**Action item**:
Using the records below, give again exactly the lines from the line that contains "right eye: (1146, 430)" through the line that contains "left hip: (1904, 633)", both ends included, and only those.

= = = =

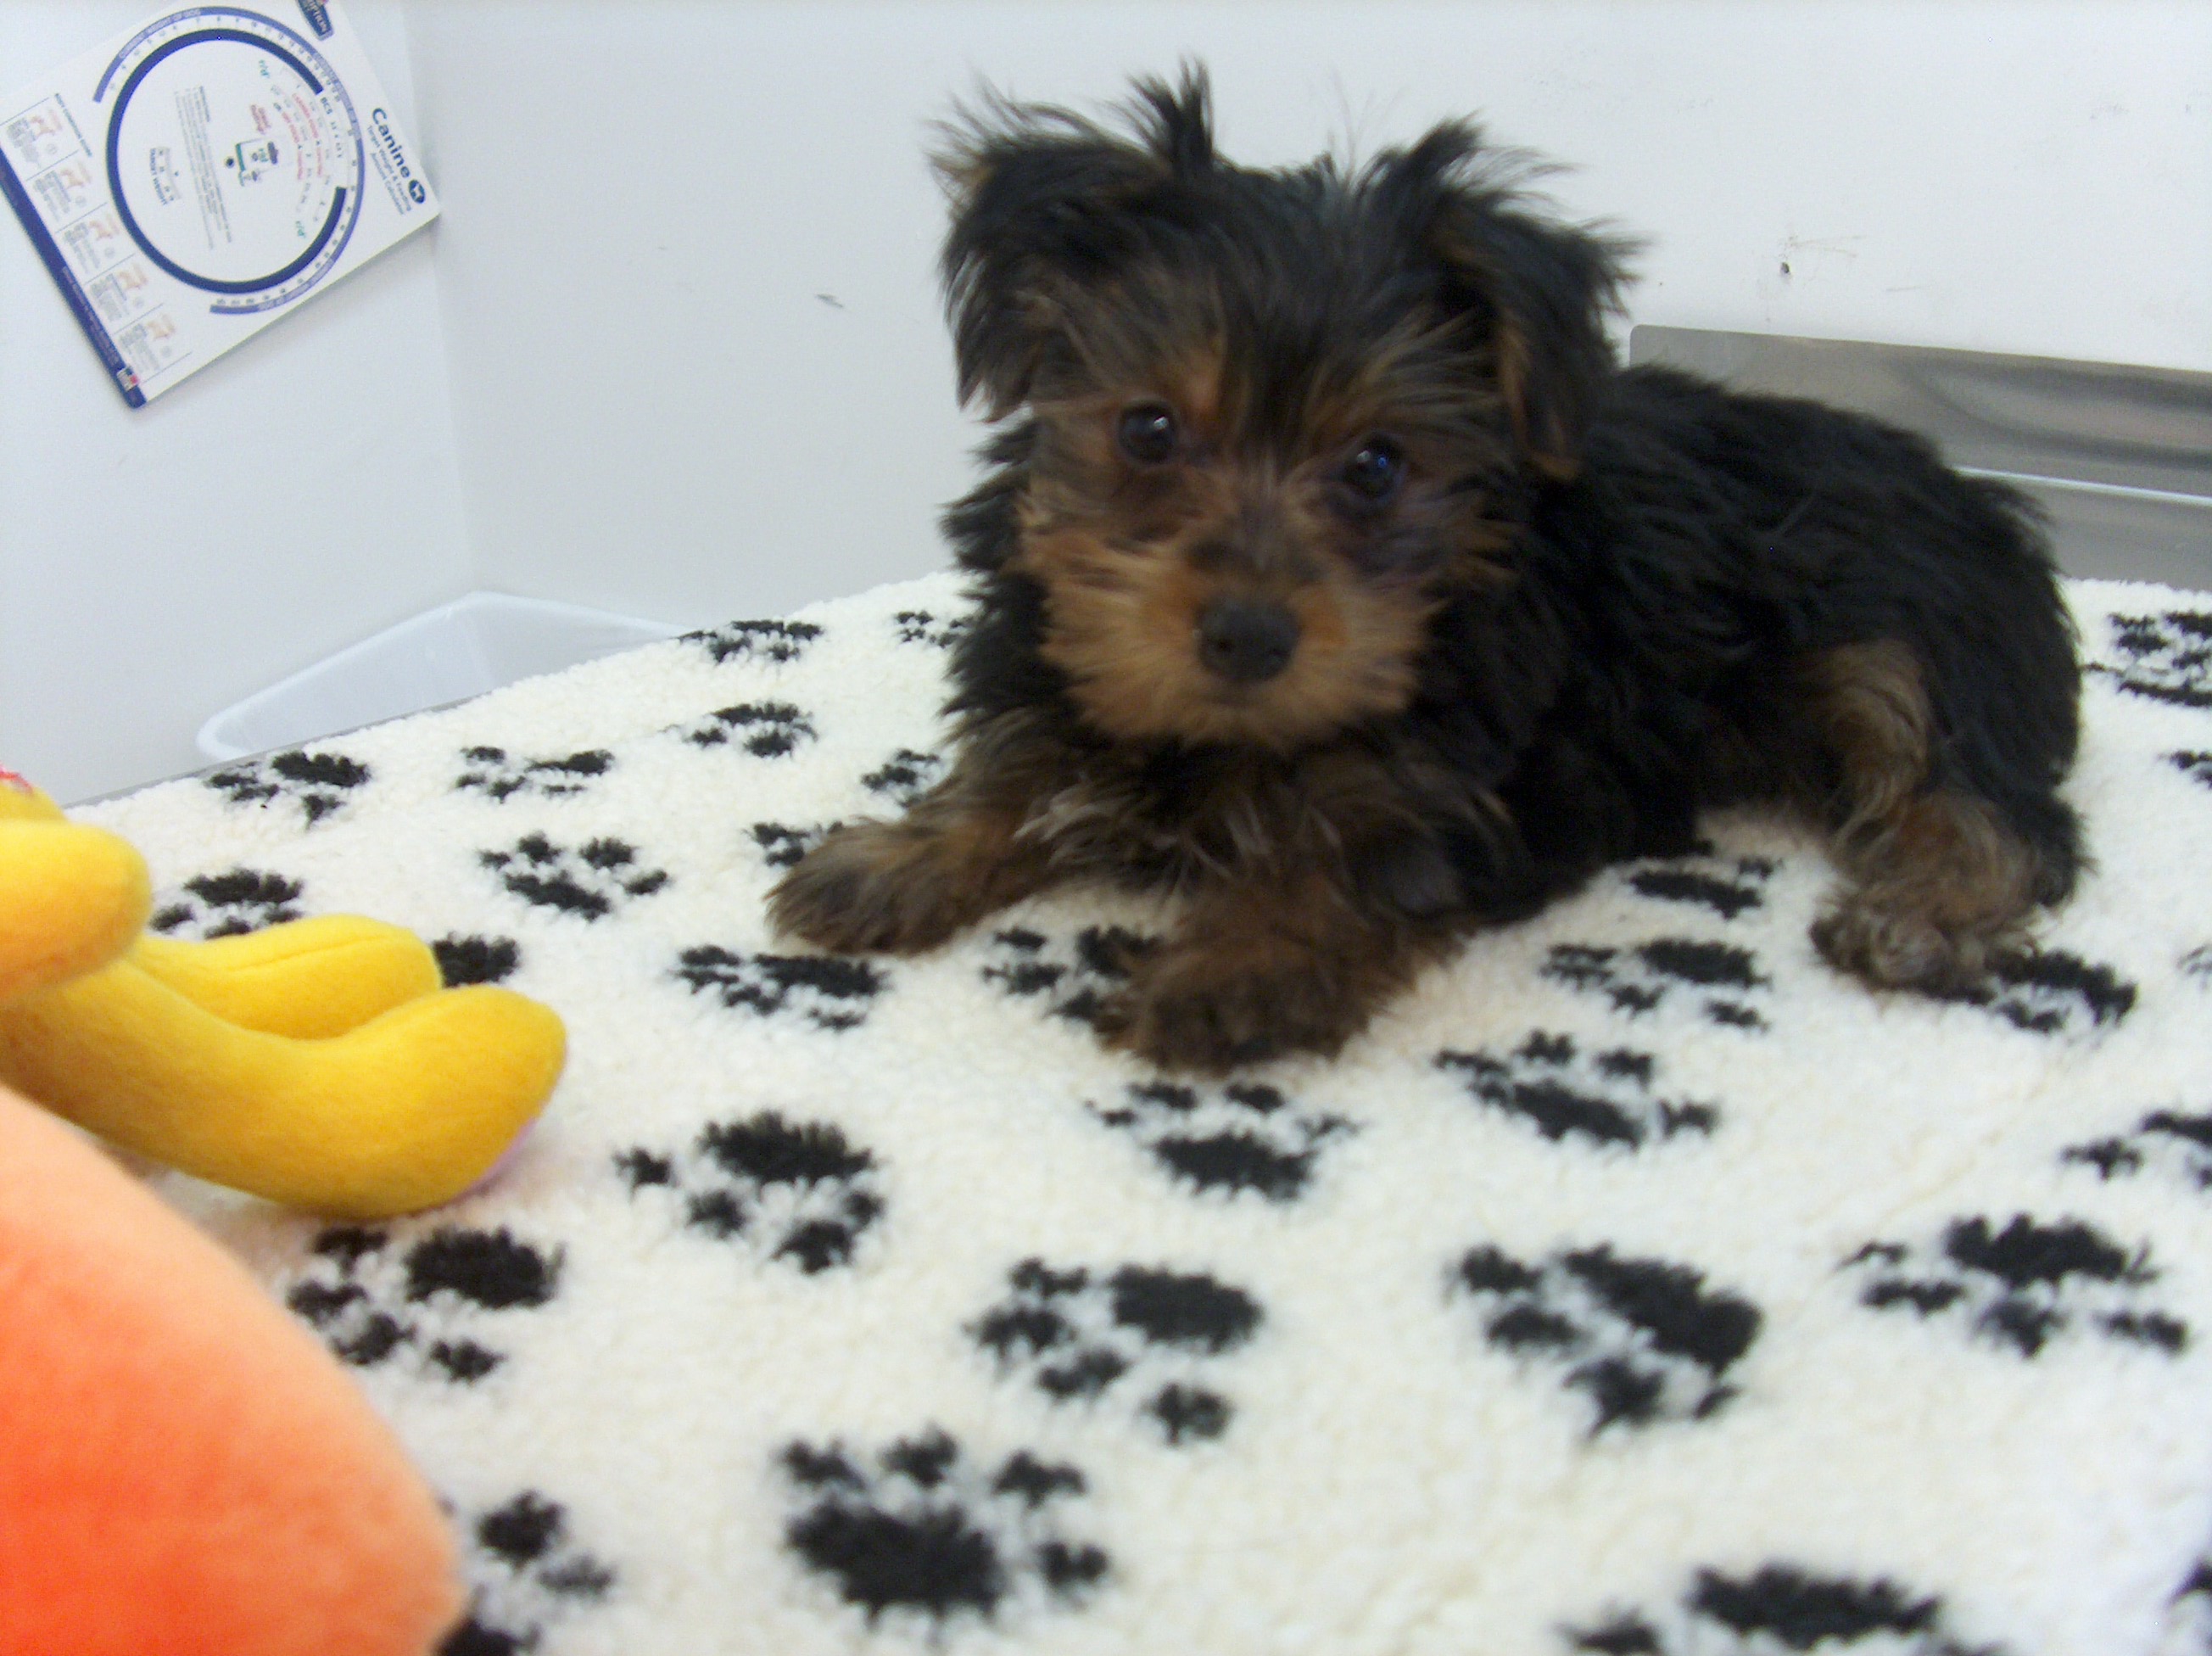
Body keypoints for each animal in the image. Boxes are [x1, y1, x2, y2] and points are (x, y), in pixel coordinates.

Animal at [768, 67, 2083, 1074]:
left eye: (1377, 465)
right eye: (1146, 430)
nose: (1248, 635)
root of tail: (1977, 494)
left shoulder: (1458, 784)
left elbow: (1347, 854)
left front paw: (1237, 970)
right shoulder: (1056, 653)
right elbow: (1018, 754)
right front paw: (898, 857)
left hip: (1904, 633)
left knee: (1983, 801)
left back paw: (1919, 915)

= = = =

**Task response**:
right eye: (1146, 430)
nose: (1248, 635)
root of tail: (1977, 494)
left shoulder: (1458, 784)
left elbow: (1347, 854)
left front paw: (1237, 970)
right shoulder: (1056, 653)
right elbow: (1018, 754)
right front paw: (898, 857)
left hip: (1904, 633)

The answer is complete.